Символически подошел к Гоголю и Мережковский [Гоголь. Спб., 1909 г. В первом издании книга называлась "Гоголь и черт".]. Для читателя в Хлестакове и Чичикове за их внешним, видимым, эмпирическим обликом, раскрылась новая, более реальная реальность.

В черновых заметках к "Мертвым душам" Гоголь пишет: "Весь город, со всем вихрем сплетен; преобразование бездеятельности жизни всего человечества в массе... Как низвести всемирную картину безделья во всех родах до сходства с городским бездельем?
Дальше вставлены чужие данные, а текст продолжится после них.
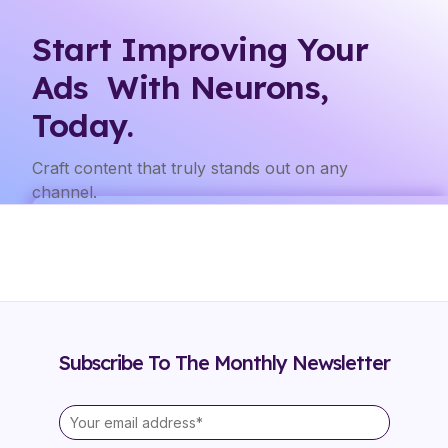
Start Improving Your
Ads With Neurons,
Today.
Craft content that truly stands out on any
channel.
Subscribe To The Monthly Newsletter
И как городское безделье возвести до преобразования безделья мира?"

Приведя эту заметку, Мережковский говорит: "Итак, по собственному признанию Гоголя, в обоих величайших произведениях его -- в "Ревизоре" и "Мертвых душах" -- картины русского провинциального города 20-х годов имеют, кроме явного, некоторый тайный смысл, вечный и всемирный, "прообразующий", или, как мы теперь сказали бы, символический, ибо символ и значит преобразование".

Я, конечно, далек от мысли сравнивать Сергеева-Ценского с Гоголем. Мне хотелось только на примере Гоголя показать, где переход натурализма к реализму. На такой переход способны немногие художники. Может быть, в конце концов, для совершения его Сергееву-Ценскому не хватит сил, но он, несомненно, стоит на перевале, или "на острие", как выразился про него Антон Крайний ["Литературный дневник". Спб., 1908 г.]. Сергеев-Ценский или пойдет быстро вниз и упокоится в арцыбашевско-андреевском небытии, или пойдет дальше и станет подлинным реалистом. "Бабаев" дает на это надежду. Бессознательно Бабаев чует, что он видит не подлинную, а кажущуюся реальность вещей. Он понимает, что или от него что-то скрыто, или мир -- гнусная ловушка, диаволов водевиль. "Ничего не вижу, -- как бы говорит он устами Городничего, -- вижу какие-то свиные рыла вместо лиц, а больше ничего". Кругом только мертвые души. Бабаев этого не хочет. Он ищет живое лицо и не знает, почему его глаз видит только зверей или мертвецов, когда он жаждет увидеть человека. Где причина? Страдает ли он сам аберрацией зрения или мир действительно таков, каким он его видит? Он бессознательно перерос наивный реализм здравого смысла, сам он на голову выше окружающей его среды и не хочет подчиняться черту серединности и плоскости: чичиковщины, которой мир держится, в нем нет.